◆ **Extracted records**:
■ ■ ■
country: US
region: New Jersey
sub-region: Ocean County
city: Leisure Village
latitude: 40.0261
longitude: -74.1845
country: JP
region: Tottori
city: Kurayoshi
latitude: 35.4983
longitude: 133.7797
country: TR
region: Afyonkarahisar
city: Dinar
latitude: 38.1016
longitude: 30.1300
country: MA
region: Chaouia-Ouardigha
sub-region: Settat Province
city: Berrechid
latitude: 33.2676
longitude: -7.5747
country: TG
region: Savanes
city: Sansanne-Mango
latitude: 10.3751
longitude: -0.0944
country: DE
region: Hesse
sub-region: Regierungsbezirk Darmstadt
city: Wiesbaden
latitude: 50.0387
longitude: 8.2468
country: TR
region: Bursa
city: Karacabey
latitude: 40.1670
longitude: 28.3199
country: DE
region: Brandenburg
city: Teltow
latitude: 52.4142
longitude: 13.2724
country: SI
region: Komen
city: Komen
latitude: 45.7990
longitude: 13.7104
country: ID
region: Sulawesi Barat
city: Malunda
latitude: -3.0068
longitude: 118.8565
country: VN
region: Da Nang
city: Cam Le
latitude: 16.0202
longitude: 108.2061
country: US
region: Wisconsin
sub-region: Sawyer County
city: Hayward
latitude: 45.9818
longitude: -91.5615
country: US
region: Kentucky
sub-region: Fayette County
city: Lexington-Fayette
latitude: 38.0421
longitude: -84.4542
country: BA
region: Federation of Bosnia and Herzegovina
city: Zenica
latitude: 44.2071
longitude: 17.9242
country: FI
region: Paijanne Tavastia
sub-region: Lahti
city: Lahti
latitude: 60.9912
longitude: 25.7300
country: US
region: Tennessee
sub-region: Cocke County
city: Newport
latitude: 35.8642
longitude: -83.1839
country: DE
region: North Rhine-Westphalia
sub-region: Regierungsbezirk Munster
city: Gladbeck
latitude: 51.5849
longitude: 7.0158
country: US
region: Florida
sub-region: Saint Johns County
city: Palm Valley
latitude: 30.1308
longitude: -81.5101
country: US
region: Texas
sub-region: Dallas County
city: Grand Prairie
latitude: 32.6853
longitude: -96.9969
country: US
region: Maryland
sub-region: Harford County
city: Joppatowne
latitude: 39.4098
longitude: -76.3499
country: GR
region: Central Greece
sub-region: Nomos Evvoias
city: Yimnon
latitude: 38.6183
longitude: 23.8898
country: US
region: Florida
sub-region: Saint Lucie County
■ ■ ■
◆ **What you need to do**:
Render every line of the data above as a numbered list, omitting any blank lines.

◆ **Written response**:
1. country: US
2. region: New Jersey
3. sub-region: Ocean County
4. city: Leisure Village
5. latitude: 40.0261
6. longitude: -74.1845
7. country: JP
8. region: Tottori
9. city: Kurayoshi
10. latitude: 35.4983
11. longitude: 133.7797
12. country: TR
13. region: Afyonkarahisar
14. city: Dinar
15. latitude: 38.1016
16. longitude: 30.1300
17. country: MA
18. region: Chaouia-Ouardigha
19. sub-region: Settat Province
20. city: Berrechid
21. latitude: 33.2676
22. longitude: -7.5747
23. country: TG
24. region: Savanes
25. city: Sansanne-Mango
26. latitude: 10.3751
27. longitude: -0.0944
28. country: DE
29. region: Hesse
30. sub-region: Regierungsbezirk Darmstadt
31. city: Wiesbaden
32. latitude: 50.0387
33. longitude: 8.2468
34. country: TR
35. region: Bursa
36. city: Karacabey
37. latitude: 40.1670
38. longitude: 28.3199
39. country: DE
40. region: Brandenburg
41. city: Teltow
42. latitude: 52.4142
43. longitude: 13.2724
44. country: SI
45. region: Komen
46. city: Komen
47. latitude: 45.7990
48. longitude: 13.7104
49. country: ID
50. region: Sulawesi Barat
51. city: Malunda
52. latitude: -3.0068
53. longitude: 118.8565
54. country: VN
55. region: Da Nang
56. city: Cam Le
57. latitude: 16.0202
58. longitude: 108.2061
59. country: US
60. region: Wisconsin
61. sub-region: Sawyer County
62. city: Hayward
63. latitude: 45.9818
64. longitude: -91.5615
65. country: US
66. region: Kentucky
67. sub-region: Fayette County
68. city: Lexington-Fayette
69. latitude: 38.0421
70. longitude: -84.4542
71. country: BA
72. region: Federation of Bosnia and Herzegovina
73. city: Zenica
74. latitude: 44.2071
75. longitude: 17.9242
76. country: FI
77. region: Paijanne Tavastia
78. sub-region: Lahti
79. city: Lahti
80. latitude: 60.9912
81. longitude: 25.7300
82. country: US
83. region: Tennessee
84. sub-region: Cocke County
85. city: Newport
86. latitude: 35.8642
87. longitude: -83.1839
88. country: DE
89. region: North Rhine-Westphalia
90. sub-region: Regierungsbezirk Munster
91. city: Gladbeck
92. latitude: 51.5849
93. longitude: 7.0158
94. country: US
95. region: Florida
96. sub-region: Saint Johns County
97. city: Palm Valley
98. latitude: 30.1308
99. longitude: -81.5101
100. country: US
101. region: Texas
102. sub-region: Dallas County
103. city: Grand Prairie
104. latitude: 32.6853
105. longitude: -96.9969
106. country: US
107. region: Maryland
108. sub-region: Harford County
109. city: Joppatowne
110. latitude: 39.4098
111. longitude: -76.3499
112. country: GR
113. region: Central Greece
114. sub-region: Nomos Evvoias
115. city: Yimnon
116. latitude: 38.6183
117. longitude: 23.8898
118. country: US
119. region: Florida
120. sub-region: Saint Lucie County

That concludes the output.